Milwaukee guitarist Jack Grassel may be the best-kept secret in the jazz guitar community (although aspiring players may know him from an instructional column he contributed to Guitar Player magazine for many years). An astounding technician with remarkable fluency and speed on single note lines and an incredibly advanced harmonic vocabulary that is on par with the likes chordal geniuses like Ted Greene and Lenny Breau, Grassel has continued to fly under the radar while quietly putting out the occasional guitaristic gem from his home base in Brewtown. It’s About the Music is essentially a showcase for vocalist Jill Jensen that features Grassel, who studied with the likes of George Van Eps, Tal Farlow and Billy Bauer, in a mixed bag of small group settings with a core group and such special guests as Paul Wertico on drums, Howard Levy on harmonica, principal string players from the Milwaukee Symphony Orchestra and a male choir from Georgia (formerly of the U.S.S.R., not the Deep South).

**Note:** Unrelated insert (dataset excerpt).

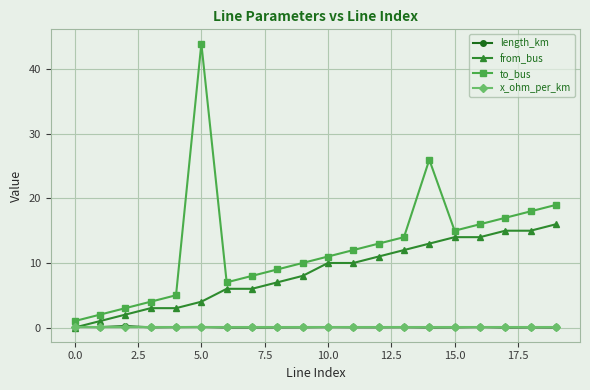

Which series has the widest spread of values?

to_bus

While Grassel doesn’t exactly indulge in the kind of awesome fretboard grandstanding that has marked some of his previous solo and duet outings, melding his six-string prowess into the fabric of these vocal offerings with appropriate restraint, he does shine on his originals “After Orwell” (with the Male Choir of Zion Patriarchal Cathedral) and the up-tempo swinger “Gee Flat Blues.”

Elsewhere, vocalist Jensen swings convincingly on a big band arrangement of the Bobby Darin classic “Beyond the Sea,” purrs seductively on Al Green’s “Let’s Stay Together,” which is underscored by an earthy and inspired harmonica solo by the multi-instrumental Levy, and strikes a poignant note on a lush “Come In From the Rain.” She also delivers the bossa-nova-flavored “Song For Your Mother,” a humorous autobiographical ditty about Grassel’s early musical development, with tongue planted firmly in cheek. Grassell offers a clever twist here by combining Jobim’s “Girl From Ipanema” with Michael Franks’ “Lady Wants to Know.” And an added treat is a vocal rendition of Horace Silver’s melancholy “Lonely Woman” (with lyrics by Leonard Feather) that features Jensen accompanied only by string quintet. For sheer, unadulterated six-string burn, check out Grassel’s unaccompanied 2001 outing Guitar Smoke (available at jackgrassel.com). Meanwhile, It’s About the Music offers a taste of what this guitarist extraordinaire can do.